Todo esto sin contar que sigue temblando y que si ambas trepanadoras no van a encontrar obstáculos insalvables que por lo menos frenen esporádicamente, retrasando los cálculos iniciales y potenciando las ansiedades, sobre todo las subterráneas, el tiempo de espera que falta es lo más parecido a la eternidad que se puede hallar por las cercanías. Por otro lado, empezando por lo mediático, la atención ha ido decayendo y queda por ver cuántos quedan dentro de un mes.
O no tanto: una semana. Un tiempo caníbal, insaciable, como el que estamos viviendo, que necesita desesperadamente una información que en su mayoría es desechada porque ya no hay mente humana capaz de asimilar tantos datos, la mayoría al cuete, vuelve gastada a una rutina donde la única novedad sea un trépano dando vueltas y removiendo rocas. Lo más letal es que se necesita drama, hemoglobina en lo posible, y los 33 pueden convertirse en los convictos de las cárceles donde hay pena de muerte y habitan los calabozos del pasillo final.

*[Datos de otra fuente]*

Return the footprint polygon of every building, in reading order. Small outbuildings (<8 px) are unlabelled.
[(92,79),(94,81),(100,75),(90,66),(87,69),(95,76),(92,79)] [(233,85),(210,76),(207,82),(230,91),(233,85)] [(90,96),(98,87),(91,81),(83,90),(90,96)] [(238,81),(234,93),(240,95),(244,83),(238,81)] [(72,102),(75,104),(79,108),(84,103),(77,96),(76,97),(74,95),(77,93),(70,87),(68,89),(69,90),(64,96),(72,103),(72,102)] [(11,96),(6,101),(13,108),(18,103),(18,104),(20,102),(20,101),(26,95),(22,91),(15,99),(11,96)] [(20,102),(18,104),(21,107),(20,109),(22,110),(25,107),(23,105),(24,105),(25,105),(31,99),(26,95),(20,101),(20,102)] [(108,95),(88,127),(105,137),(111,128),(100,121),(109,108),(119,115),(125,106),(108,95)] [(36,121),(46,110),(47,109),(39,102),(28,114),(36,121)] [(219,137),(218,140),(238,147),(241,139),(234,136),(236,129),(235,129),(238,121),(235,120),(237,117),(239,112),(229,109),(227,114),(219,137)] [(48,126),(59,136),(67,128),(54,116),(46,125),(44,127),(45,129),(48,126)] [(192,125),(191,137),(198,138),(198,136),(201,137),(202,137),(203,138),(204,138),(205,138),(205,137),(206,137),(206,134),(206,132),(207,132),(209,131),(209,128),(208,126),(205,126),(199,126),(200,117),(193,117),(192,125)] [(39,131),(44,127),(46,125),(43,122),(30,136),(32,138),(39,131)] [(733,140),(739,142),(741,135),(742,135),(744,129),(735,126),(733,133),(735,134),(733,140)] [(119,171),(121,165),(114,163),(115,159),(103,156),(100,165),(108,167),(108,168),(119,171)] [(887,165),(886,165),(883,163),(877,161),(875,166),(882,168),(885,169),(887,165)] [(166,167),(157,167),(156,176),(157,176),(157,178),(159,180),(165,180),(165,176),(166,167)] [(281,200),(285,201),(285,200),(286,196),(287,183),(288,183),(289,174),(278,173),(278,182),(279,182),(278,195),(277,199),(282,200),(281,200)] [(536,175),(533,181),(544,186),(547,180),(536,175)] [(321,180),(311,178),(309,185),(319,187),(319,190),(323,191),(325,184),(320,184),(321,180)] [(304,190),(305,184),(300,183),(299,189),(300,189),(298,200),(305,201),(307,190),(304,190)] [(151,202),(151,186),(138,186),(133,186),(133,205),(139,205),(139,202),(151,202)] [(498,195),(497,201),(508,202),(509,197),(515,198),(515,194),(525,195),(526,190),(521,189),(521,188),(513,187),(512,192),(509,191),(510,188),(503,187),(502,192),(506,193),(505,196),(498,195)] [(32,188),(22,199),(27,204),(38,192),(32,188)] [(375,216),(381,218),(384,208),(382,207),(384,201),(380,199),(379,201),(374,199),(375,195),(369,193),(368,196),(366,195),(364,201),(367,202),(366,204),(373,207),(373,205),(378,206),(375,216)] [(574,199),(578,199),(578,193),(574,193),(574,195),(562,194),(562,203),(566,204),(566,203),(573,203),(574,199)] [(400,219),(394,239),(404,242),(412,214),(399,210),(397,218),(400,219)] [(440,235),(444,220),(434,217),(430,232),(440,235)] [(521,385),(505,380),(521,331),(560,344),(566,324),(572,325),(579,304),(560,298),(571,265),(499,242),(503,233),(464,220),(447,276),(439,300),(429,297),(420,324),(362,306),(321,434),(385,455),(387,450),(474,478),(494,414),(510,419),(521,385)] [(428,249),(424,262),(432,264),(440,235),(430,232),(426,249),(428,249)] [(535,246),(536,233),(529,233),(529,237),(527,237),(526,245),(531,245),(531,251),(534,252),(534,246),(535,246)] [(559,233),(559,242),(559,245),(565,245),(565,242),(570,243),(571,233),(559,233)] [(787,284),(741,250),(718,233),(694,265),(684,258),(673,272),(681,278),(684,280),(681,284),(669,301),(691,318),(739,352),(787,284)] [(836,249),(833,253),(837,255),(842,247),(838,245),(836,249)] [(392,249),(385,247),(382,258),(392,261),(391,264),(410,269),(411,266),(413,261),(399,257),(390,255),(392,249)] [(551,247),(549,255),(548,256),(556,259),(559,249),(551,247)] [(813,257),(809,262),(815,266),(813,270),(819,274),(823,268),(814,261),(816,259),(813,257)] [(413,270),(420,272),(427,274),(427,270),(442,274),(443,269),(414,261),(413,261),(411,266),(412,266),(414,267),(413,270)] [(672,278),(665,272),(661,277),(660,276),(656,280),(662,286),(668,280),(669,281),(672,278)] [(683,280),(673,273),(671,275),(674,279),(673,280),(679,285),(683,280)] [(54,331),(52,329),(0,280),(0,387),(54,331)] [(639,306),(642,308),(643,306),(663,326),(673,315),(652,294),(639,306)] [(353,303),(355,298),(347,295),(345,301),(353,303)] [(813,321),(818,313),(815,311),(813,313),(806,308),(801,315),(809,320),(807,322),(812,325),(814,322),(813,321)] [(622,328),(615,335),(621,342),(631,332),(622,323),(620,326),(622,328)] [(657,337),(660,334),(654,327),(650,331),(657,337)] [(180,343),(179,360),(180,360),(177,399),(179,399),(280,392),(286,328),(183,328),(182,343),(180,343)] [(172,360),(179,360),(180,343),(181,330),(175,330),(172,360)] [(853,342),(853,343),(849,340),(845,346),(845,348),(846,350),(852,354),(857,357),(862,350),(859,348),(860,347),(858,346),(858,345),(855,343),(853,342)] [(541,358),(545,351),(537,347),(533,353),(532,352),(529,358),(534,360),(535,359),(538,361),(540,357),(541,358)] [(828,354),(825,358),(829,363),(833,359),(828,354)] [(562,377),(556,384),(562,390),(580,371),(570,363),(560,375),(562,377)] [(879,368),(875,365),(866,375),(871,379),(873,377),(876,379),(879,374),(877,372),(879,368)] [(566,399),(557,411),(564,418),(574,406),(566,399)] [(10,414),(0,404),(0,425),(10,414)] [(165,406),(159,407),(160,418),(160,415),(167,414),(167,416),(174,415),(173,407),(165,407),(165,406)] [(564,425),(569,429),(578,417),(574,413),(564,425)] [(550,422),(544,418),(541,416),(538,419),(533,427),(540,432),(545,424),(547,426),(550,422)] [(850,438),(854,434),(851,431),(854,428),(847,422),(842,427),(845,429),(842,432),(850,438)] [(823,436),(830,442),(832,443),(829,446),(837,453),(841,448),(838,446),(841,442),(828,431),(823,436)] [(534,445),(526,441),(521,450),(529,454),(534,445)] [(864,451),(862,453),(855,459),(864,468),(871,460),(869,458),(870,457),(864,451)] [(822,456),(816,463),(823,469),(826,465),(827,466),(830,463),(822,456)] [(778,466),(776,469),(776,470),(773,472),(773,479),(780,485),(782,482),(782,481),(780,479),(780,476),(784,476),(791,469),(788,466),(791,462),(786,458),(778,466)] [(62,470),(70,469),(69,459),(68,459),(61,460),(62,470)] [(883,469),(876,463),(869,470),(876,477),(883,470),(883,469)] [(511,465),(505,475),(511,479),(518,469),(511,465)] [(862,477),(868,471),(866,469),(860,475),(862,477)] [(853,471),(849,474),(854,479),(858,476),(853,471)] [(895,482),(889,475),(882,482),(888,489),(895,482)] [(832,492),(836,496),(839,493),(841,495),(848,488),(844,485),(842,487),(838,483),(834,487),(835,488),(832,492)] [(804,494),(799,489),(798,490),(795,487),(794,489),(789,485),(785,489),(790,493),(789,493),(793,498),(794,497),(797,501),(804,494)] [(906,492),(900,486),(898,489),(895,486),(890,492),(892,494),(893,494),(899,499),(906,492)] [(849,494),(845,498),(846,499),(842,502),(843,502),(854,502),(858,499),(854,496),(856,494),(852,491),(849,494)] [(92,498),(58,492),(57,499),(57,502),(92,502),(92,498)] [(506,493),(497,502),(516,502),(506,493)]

Como es obvio, las condiciones físicas, de salud, alimentación, agua y un mínimo de esparcimiento han cambiado drásticamente. Lo que no se puede cambiar, todavía, es el encierro. Si ahora se ha empezado a ver que oficialmente la información se ha goteado sistemáticamente, la que va a viene en las palomas que suben y bajan por las sondas, ni qué hablar: palabra por palabra son registradas. Un efecto dominó podría tener a llegar un grado de implosión cercano a lo sucedido aquel fatídico jueves 5 de agosto cuando la angurria del lucro capitalista, los controles oficiales relajados, la historia no tomada en cuenta porque los muertos, heridos y accidentes ya formaban antología hizo que se produjera un primer derrumbe y a los dos días, otro más, arrinconándolos contra el fondo del socavón.
Claro, cuando se empiecen a acercar los plazos finales va a ser una verdadera procesión a la Meca desde todo el mundo. Resta saber para registrar qué, si los van a dejar acercar para tomar primeros planos a las enjaulados sacados de uno durante cuatro noches para hacerles preguntas metafísicas del tipo qué sintió, qué nos puede decir ahora, qué mensaje tiene para darle a la sociedad y la caterva de imbecilidades por el estilo que forman el stock de rutina de una mediatización de la sociedad que la ha convertido en un espectáculo. Indudablemente una puesta a prueba desgastante, por supuesto, pero definitoria y definitiva, mucho más dramática que aquellos primeros días donde la alternativa era vida/muerte. Una alternativa que no ha desaparecido. A punto tal que al resto de los mineros de la San José que quedaron en la superficie todavía no les pagaron el sueldo. El terrible incidente de lo sucedido ha tenido a bien que si la minería nunca fue considerada un paraíso ahora ha sacado a la luz las miserias antes que a estas 33 víctimas. Ojalá sea el único precio que se cobre, que ya es demasiado.